### Tareas propuestas
1 - Transcribe del texto proporcionado el fragmento que comienza en "De allí se entiende" y continúa hasta "de aquel caos.".
2 - Por favor, pasa a una tabla Markdown con las columnas Número y Línea las líneas de los registros que van desde el comienzo hasta la línea que contiene "locality: Low ground near Houston.", ambas incluidas. Omite las líneas en blanco y no añadas ninguna otra.

### Texto proporcionado
· · · · · · ·
El desprecio hacia quienes lo perdieron todo no fue un hecho aislado. Como lo comentamos en una columna anterior, en marzo de 2020, la diputada Maite Orsini intentó minimizar los saqueos en Puente Alto refiriéndose con liviandad a las “cositas materiales” que perdieron los locatarios, como si fueran objetos prescindibles y no el resultado de años de sacrificio y trabajo. Más tarde, Gonzalo Winter sostuvo que los daños sufridos por comerciantes durante el estallido eran apenas “marginales” frente a las demandas sociales. Estas declaraciones no son simples torpezas verbales, sino la manifestación de una mentalidad que trivializa la pérdida ajena y que concibe el sacrificio de inocentes como un peaje aceptable para alcanzar objetivos políticos.

De allí se entiende la reciente confesión de Carlo Siri en El Mercurio, cuando declaró que no soporta la administración de Gabriel Boric. No es un desahogo improvisado, sino la conclusión inevitable de quien vivió en primera línea el desamparo del Estado y constata que hoy lo gobiernan los mismos que promovieron y se beneficiaron de aquel caos.

4. Un verdadero ejemplo de ética empresarial

Pero Carlo Siri no es sólo una víctima. Es también un ciudadano que se mantuvo fiel a los valores que hacen posible la civilización: el trabajo, la responsabilidad, la confianza en la palabra dada y el respeto por la ley. Como bien lo observó el director de la película La Fuente, Daniel Vivanco, donde el Estado abdicó, Carlo Siri estuvo dispuesto a poner límites. Donde la política renunció a su deber, él perseveró.
· · · · · · ·
[Datos registrados]
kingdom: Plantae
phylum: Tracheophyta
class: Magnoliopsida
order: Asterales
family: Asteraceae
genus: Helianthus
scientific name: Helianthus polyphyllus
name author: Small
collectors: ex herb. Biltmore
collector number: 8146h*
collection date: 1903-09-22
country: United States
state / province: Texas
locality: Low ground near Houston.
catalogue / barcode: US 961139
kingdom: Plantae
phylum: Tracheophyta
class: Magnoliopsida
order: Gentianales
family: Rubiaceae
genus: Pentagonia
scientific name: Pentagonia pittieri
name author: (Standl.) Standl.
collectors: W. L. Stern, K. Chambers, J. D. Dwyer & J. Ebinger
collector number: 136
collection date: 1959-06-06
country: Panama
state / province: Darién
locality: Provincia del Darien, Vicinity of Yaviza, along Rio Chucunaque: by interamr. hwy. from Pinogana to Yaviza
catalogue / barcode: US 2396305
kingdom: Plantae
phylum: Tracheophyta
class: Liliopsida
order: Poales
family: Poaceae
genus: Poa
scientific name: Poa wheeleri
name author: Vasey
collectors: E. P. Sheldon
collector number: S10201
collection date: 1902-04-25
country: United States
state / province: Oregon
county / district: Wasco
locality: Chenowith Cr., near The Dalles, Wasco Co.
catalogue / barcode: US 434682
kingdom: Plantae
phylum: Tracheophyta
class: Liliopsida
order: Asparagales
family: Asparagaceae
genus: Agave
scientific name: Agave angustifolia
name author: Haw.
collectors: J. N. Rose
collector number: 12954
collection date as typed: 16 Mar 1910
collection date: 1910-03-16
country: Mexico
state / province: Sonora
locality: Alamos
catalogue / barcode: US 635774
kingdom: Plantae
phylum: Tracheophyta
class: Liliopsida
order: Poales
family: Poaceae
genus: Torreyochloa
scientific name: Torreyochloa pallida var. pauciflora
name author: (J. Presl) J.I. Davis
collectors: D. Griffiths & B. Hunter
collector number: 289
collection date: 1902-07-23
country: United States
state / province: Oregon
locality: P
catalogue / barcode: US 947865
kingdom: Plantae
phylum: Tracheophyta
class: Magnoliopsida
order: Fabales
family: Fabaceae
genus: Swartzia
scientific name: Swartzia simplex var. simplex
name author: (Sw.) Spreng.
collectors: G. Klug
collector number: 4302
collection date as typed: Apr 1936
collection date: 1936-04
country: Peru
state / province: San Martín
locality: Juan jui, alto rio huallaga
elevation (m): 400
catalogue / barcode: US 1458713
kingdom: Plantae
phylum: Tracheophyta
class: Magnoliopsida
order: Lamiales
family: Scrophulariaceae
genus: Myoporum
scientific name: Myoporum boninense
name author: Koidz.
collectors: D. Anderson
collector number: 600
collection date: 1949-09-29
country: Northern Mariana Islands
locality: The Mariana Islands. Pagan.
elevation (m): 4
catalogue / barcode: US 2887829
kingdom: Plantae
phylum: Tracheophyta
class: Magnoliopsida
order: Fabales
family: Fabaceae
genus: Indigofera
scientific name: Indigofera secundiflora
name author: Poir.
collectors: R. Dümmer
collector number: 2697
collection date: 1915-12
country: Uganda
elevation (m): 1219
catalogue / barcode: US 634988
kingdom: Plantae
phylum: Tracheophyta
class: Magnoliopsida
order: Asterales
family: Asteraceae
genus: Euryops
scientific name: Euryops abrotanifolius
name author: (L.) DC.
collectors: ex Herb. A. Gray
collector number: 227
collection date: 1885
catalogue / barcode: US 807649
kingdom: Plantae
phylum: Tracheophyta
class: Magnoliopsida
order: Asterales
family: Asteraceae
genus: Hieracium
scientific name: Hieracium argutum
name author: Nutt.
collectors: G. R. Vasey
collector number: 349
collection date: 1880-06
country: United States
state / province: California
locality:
· · · · · · ·
### Resultados por tarea
1 -
De allí se entiende la reciente confesión de Carlo Siri en El Mercurio, cuando declaró que no soporta la administración de Gabriel Boric. No es un desahogo improvisado, sino la conclusión inevitable de quien vivió en primera línea el desamparo del Estado y constata que hoy lo gobiernan los mismos que promovieron y se beneficiaron de aquel caos.

2 -
| Número | Línea |
|---|---|
| 1 | kingdom: Plantae |
| 2 | phylum: Tracheophyta |
| 3 | class: Magnoliopsida |
| 4 | order: Asterales |
| 5 | family: Asteraceae |
| 6 | genus: Helianthus |
| 7 | scientific name: Helianthus polyphyllus |
| 8 | name author: Small |
| 9 | collectors: ex herb. Biltmore |
| 10 | collector number: 8146h* |
| 11 | collection date: 1903-09-22 |
| 12 | country: United States |
| 13 | state / province: Texas |
| 14 | locality: Low ground near Houston. |